(Dataset extract Opens)

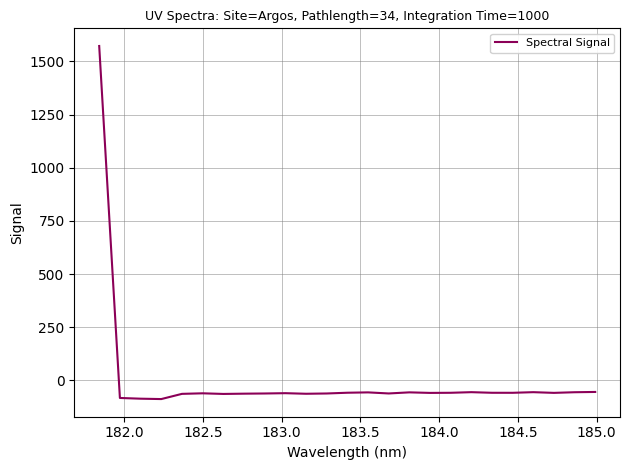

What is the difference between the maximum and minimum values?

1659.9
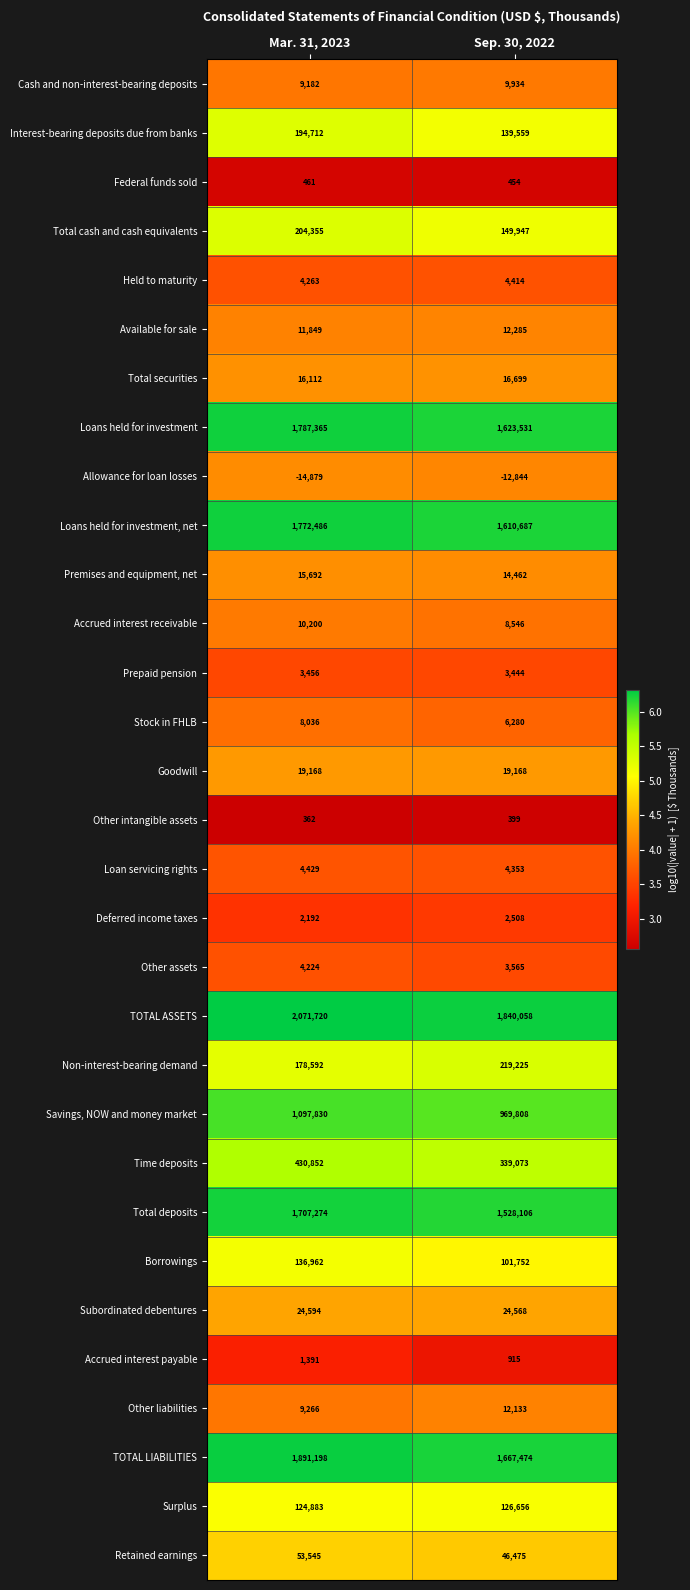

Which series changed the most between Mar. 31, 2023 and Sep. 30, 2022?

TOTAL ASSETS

(Dataset extract Closes)
(Dataset extract Opens)

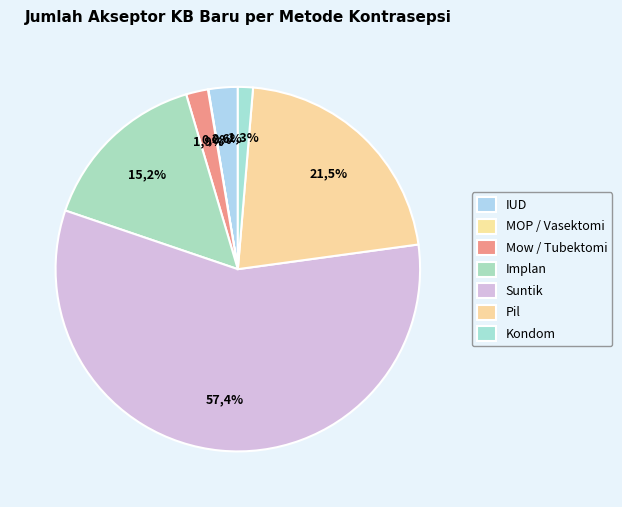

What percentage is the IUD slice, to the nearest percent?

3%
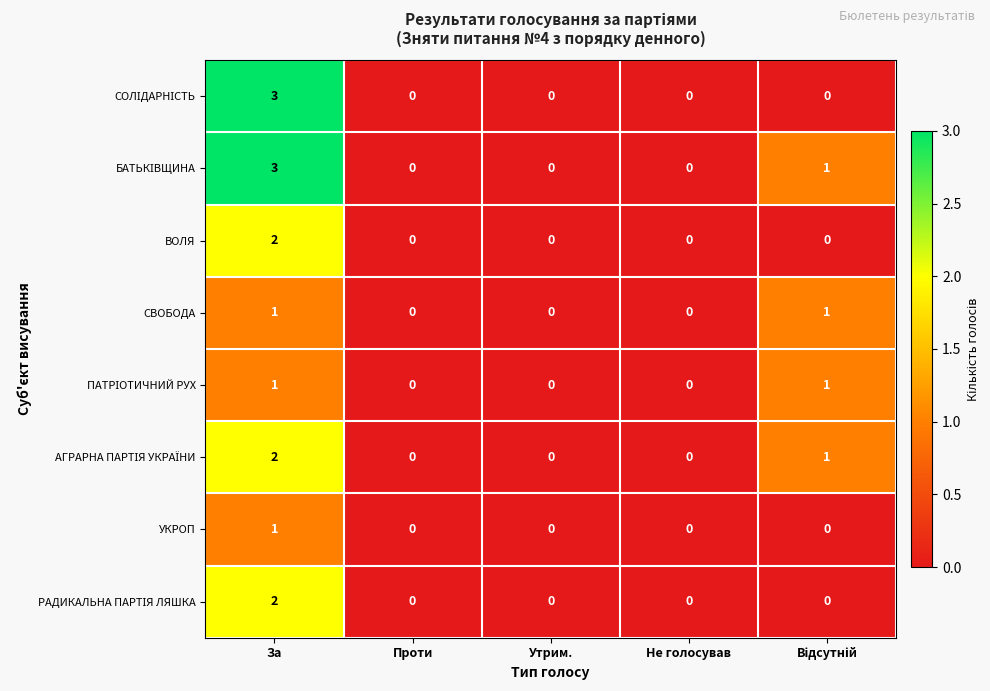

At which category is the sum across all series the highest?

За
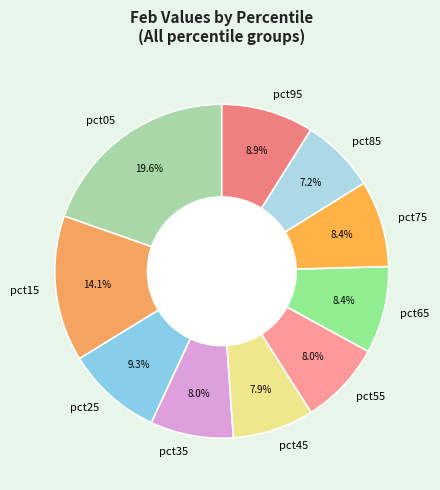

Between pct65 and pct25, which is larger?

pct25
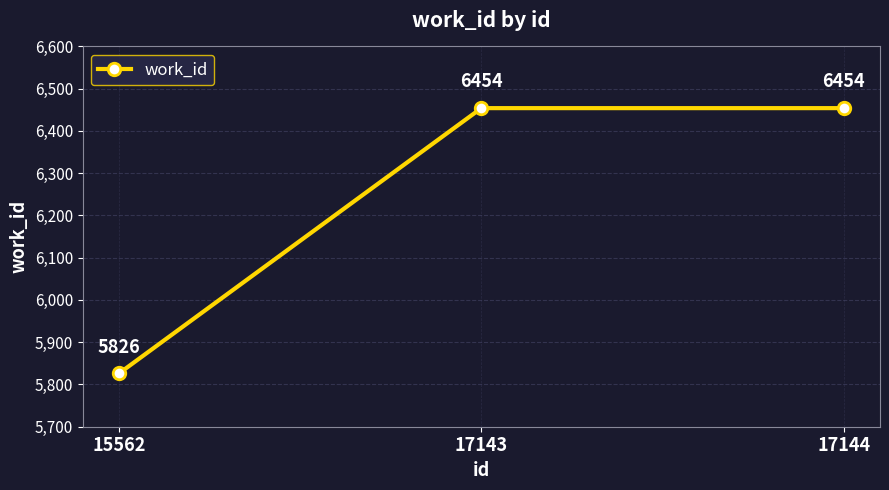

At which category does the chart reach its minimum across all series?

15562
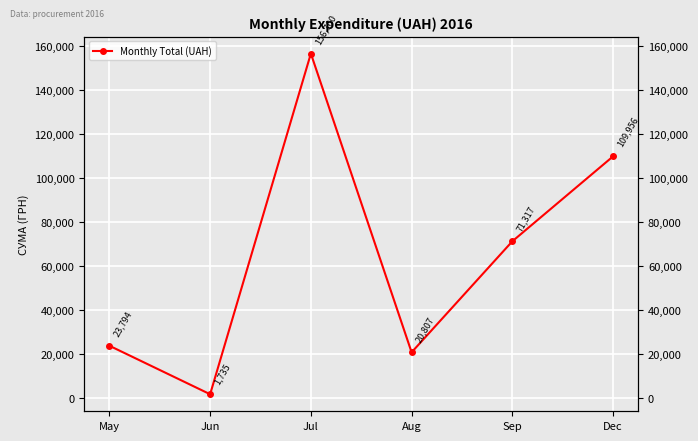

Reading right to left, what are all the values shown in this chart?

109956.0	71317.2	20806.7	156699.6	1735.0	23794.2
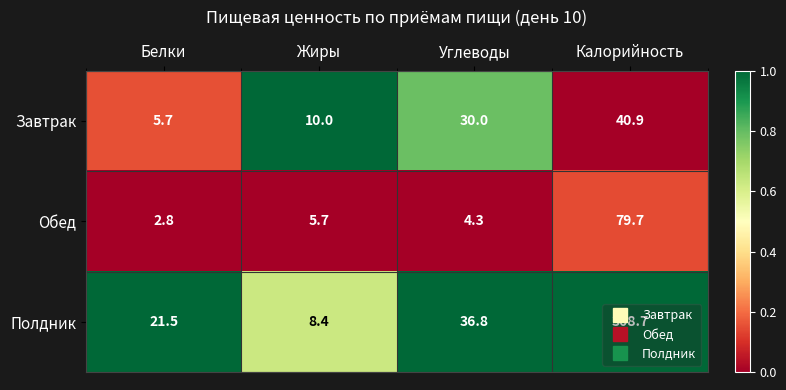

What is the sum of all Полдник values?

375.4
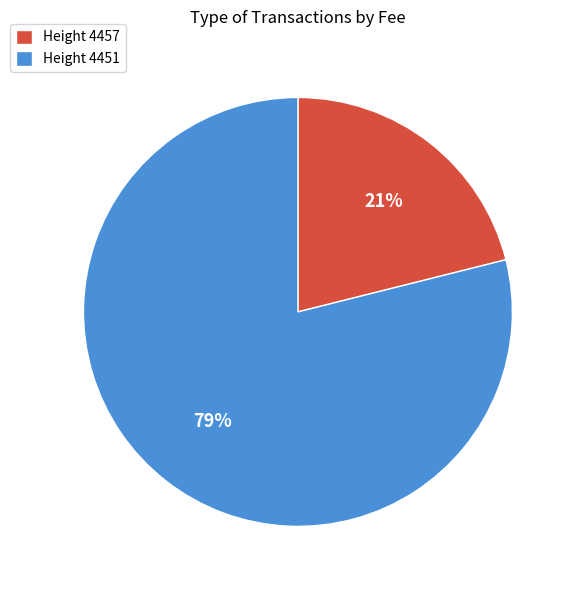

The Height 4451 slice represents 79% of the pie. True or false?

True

(Dataset extract Closes)

Aim of the exercise
Give the material above, from the line that contains "What is the difference" down through the line that contains "Which series changed", as a Markdown table with the columns Row and Line. Number each row, leave out blank lines, and omit the pictures.

Answer space
| Row | Line |
|---|---|
| 1 | What is the difference between the maximum and minimum values? |
| 2 | 1659.9 |
| 3 | Which series changed the most between Mar. 31, 2023 and Sep. 30, 2022? |